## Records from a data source

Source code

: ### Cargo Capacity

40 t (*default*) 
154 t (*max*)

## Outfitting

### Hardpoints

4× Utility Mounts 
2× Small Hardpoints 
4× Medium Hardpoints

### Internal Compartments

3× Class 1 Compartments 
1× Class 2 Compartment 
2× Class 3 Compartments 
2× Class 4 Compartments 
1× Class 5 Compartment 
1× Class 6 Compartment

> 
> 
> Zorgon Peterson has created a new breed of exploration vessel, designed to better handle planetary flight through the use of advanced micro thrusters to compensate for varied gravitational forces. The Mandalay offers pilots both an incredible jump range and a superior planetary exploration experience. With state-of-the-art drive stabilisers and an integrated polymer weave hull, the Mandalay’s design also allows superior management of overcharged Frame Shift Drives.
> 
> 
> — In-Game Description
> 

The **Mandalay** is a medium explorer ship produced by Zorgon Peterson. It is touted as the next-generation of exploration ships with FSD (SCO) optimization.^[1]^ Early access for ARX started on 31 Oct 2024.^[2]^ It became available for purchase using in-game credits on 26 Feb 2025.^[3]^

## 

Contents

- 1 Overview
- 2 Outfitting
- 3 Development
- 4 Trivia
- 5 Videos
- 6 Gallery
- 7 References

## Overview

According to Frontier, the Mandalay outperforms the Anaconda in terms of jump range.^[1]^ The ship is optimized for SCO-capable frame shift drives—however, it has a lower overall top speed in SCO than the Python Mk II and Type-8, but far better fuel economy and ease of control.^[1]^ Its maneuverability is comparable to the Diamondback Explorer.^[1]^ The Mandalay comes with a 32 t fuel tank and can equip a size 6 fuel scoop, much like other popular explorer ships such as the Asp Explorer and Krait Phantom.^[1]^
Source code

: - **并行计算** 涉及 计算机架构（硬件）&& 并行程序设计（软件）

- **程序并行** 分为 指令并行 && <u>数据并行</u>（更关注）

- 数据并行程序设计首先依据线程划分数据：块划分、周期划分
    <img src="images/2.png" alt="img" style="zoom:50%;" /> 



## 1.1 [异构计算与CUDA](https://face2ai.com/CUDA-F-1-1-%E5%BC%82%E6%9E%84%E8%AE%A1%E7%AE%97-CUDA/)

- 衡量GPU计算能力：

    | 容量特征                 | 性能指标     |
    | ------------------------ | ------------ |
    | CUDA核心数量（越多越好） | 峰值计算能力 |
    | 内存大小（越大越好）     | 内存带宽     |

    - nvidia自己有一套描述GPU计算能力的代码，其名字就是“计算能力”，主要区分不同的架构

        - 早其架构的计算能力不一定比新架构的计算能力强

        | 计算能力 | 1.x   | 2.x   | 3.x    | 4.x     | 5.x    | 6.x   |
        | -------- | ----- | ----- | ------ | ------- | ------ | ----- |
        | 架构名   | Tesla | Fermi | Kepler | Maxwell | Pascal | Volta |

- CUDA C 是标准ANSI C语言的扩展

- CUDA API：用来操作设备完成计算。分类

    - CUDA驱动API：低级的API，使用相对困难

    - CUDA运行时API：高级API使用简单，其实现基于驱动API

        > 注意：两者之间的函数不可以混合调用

## Problem requirements
Extract every line from the start of the rows through the line containing "1× Class 6 Compartment", with both ends included, and reproduce those lines without any change.

## Response
Source code

: ### Cargo Capacity

40 t (*default*) 
154 t (*max*)

## Outfitting

### Hardpoints

4× Utility Mounts 
2× Small Hardpoints 
4× Medium Hardpoints

### Internal Compartments

3× Class 1 Compartments 
1× Class 2 Compartment 
2× Class 3 Compartments 
2× Class 4 Compartments 
1× Class 5 Compartment 
1× Class 6 Compartment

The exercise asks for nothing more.